Thursday, November 20, 2008

Abuso

Algumas pessoas se decepcionam comigo, mas essas pessoas têm um perfil muito particular: são abusivas.

Vivemos em uma cultura onde o abuso é praticado sem que a maioria das pessoas sequer tenha consciência de que estão sendo abusadas. Existe todo um discurso cordial de tentativa de “sedução” e convencimento para abusarem de você. E aí, quando você insiste no “NÃO”, essa cordialidade vai desaparecendo e dando lugar à agressão verbal e até mesmo física.

Hoje duas pessoas tentaram abusar de mim. Só tentaram, porque eu não permiti.

Uma delas é uma pessoa com quem me relaciono há muitos anos. Eu sei por que essa pessoa até hoje tenta abusar de mim: porque foi inserida na minha companhia em um contexto e através de uma pessoa do meu relacionamento que estava completamente convencida de que eu sou uma não-pessoa, de que poderia abusar de mim o quanto quisesse.

Ambas essas pessoas estavam muito enganadas. A primeira teve larga demonstração de minha parte sobre isso há muitos anos. A segunda pessoa teve uma larga demonstração disso hoje.

Uma única vez eu permiti que abusassem de mim, porque eu não tinha consciência de que aquele comportamento era abusivo. Isso nunca mais vai acontecer. Eu não permitirei.

A segunda pessoa agiu de forma muito pior, se aproximou de mim com falso pretexto, mandou email pedindo informações sobre o curso de direção de arte que eu ministro, telefonou no meu celular, ficou me enrolando ao telefone por quase duas horas - sim, eu sei ser paciente e já explicarei a razão - e terminou ficando decepcionada e zangada porque eu não permiti ser abusada.

Não. Eu não permito que abusem de mim.
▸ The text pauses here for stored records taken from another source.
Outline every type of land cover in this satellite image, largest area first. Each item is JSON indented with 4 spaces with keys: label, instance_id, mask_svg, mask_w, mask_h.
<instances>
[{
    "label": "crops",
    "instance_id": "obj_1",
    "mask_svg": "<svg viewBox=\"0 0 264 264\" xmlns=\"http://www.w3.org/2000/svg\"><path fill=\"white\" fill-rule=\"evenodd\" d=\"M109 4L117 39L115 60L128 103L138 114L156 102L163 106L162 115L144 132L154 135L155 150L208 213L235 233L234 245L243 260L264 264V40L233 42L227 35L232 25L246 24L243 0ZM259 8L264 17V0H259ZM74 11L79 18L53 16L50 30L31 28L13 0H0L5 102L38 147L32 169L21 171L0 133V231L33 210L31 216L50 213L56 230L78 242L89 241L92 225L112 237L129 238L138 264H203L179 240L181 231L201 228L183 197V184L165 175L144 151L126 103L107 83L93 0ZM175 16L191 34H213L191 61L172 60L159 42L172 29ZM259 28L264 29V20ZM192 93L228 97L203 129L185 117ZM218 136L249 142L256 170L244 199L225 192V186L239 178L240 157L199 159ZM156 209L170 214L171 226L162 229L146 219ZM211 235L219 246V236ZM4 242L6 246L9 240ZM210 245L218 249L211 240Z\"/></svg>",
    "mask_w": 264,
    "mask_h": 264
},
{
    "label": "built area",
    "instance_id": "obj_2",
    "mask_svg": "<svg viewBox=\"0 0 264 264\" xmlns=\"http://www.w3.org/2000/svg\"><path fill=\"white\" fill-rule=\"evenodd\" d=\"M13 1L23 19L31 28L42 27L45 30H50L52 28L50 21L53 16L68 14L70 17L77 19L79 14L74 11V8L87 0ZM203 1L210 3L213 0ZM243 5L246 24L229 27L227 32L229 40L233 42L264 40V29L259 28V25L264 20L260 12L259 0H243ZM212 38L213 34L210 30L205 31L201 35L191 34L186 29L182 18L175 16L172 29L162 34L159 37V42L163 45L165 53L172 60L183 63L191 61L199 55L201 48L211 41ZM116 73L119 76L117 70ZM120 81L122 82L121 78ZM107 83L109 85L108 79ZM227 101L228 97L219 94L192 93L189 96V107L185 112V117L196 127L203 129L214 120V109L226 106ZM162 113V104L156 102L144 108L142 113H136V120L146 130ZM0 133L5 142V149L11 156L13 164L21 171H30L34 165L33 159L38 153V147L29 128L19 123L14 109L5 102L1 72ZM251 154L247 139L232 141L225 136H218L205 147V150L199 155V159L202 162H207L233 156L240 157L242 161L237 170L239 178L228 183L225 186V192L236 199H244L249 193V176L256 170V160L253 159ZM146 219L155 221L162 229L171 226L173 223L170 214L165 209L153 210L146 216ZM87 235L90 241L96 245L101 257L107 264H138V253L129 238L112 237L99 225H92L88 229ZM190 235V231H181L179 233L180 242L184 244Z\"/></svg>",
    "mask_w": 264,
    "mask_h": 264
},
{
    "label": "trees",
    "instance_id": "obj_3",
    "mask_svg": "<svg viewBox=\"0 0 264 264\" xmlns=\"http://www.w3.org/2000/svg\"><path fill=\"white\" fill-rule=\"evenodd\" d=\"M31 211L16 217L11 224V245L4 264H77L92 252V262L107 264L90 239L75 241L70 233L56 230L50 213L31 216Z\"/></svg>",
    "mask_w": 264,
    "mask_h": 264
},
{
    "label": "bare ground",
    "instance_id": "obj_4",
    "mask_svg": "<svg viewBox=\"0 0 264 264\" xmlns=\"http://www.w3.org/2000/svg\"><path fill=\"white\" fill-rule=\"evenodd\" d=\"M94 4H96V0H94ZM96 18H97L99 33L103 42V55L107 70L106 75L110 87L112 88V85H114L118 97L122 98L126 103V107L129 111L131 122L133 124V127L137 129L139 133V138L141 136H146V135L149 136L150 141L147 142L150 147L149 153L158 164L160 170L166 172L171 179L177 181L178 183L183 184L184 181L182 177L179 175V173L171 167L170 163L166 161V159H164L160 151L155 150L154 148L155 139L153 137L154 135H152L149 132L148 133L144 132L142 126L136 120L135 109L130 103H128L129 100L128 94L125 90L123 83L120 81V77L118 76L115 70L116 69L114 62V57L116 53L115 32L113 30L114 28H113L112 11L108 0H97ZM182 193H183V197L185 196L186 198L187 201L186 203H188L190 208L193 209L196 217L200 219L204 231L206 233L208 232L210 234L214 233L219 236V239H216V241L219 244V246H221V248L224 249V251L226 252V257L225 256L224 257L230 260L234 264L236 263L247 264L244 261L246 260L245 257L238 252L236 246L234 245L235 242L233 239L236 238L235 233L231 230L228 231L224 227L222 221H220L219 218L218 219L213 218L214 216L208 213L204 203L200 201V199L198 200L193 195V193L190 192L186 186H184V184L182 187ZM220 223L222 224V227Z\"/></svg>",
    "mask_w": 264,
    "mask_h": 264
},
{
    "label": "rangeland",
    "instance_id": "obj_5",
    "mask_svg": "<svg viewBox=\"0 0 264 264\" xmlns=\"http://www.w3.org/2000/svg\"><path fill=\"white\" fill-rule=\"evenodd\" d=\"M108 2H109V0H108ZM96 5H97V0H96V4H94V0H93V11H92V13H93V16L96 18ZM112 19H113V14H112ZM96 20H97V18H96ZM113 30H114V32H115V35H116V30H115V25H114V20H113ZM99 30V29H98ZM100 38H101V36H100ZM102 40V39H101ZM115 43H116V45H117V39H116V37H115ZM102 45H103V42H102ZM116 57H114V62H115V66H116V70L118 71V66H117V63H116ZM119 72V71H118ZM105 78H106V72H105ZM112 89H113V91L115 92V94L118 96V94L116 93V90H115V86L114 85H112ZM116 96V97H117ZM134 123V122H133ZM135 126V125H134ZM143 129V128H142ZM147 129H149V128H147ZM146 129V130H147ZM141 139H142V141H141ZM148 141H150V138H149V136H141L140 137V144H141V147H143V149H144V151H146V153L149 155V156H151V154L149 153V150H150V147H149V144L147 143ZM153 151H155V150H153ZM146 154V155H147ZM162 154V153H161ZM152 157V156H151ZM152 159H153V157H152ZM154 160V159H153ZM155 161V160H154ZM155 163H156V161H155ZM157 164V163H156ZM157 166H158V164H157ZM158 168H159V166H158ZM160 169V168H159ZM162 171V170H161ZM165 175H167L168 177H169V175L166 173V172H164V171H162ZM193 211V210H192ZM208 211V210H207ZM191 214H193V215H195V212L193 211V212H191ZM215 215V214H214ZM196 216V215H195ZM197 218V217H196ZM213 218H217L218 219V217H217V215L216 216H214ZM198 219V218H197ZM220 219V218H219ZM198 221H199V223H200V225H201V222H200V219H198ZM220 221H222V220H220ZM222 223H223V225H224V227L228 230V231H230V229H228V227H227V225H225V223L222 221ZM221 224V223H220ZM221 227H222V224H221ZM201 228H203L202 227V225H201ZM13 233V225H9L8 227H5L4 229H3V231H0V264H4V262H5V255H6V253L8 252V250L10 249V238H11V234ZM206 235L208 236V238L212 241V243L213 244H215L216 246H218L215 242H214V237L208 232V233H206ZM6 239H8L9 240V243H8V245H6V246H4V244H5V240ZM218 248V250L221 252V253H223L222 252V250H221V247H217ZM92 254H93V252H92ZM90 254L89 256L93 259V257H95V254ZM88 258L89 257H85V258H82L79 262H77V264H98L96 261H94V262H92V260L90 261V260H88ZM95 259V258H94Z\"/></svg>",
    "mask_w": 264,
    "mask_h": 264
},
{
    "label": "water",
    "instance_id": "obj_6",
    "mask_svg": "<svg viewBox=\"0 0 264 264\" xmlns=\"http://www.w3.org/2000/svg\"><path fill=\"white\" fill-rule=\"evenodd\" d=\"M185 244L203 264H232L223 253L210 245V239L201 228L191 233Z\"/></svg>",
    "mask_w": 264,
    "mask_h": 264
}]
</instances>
Não permito que tentem me usar para obter vantagens e informações que eu levei anos para conquistar, assim, de graça. Eu não permito, ponto final.

Quer trabalhar comigo? Ótimo, eu adoro trabalhar, mas será de forma profissional. E profissionais custam. Quer consultoria? Estabeleceremos um preço. Não vou ficar dando consultoria gratuita por telefone a pretexto de “amizade”.

Eu permiti que a segunda pessoa ficasse comigo duas horas ao telefone porque eu sempre quero ter certezas. Quando desliguei o telefone eu tinha absoluta certeza de que estava conversando com alguém que queria tirar o máximo de mim sem me dar nada em troca - e pior - ainda queria tentar me enganar se fazendo de “amigo”.

Amigo não é isso, definitivamente.

Uma pessoa abusiva é fácil de identificar. Ela não te oferece nada, não te traz nenhum benefício e quer sugar ao máximo o que você tem. Usa argumentos de cunho emocional em momentos em que eles não cabem, como, por exemplo, em uma discussão de trabalho - “mas você só pensa em dinheiro?”, “acho que está acontecendo um engano da sua parte”, “você está me ofendendo, eu me considero seu amigo”, “acho que você não está entendendo o que eu estou dizendo”.

Eu adoro esse último: “acho que você não está entendendo o que eu estou dizendo”.

Ao contrário, eu estou entendendo muito bem o que a pessoa está dizendo e o que NÃO está dizendo: está tentando se aproveitar da minha paciência, do meu bom coração e do meu bom espírito para abusar de mim.

Eu sou PHD em pessoas abusivas. Sei identificá-las de longe. Não, eu não permito que abusem de mim.

E vocês? Já pararam pra pensar nisso?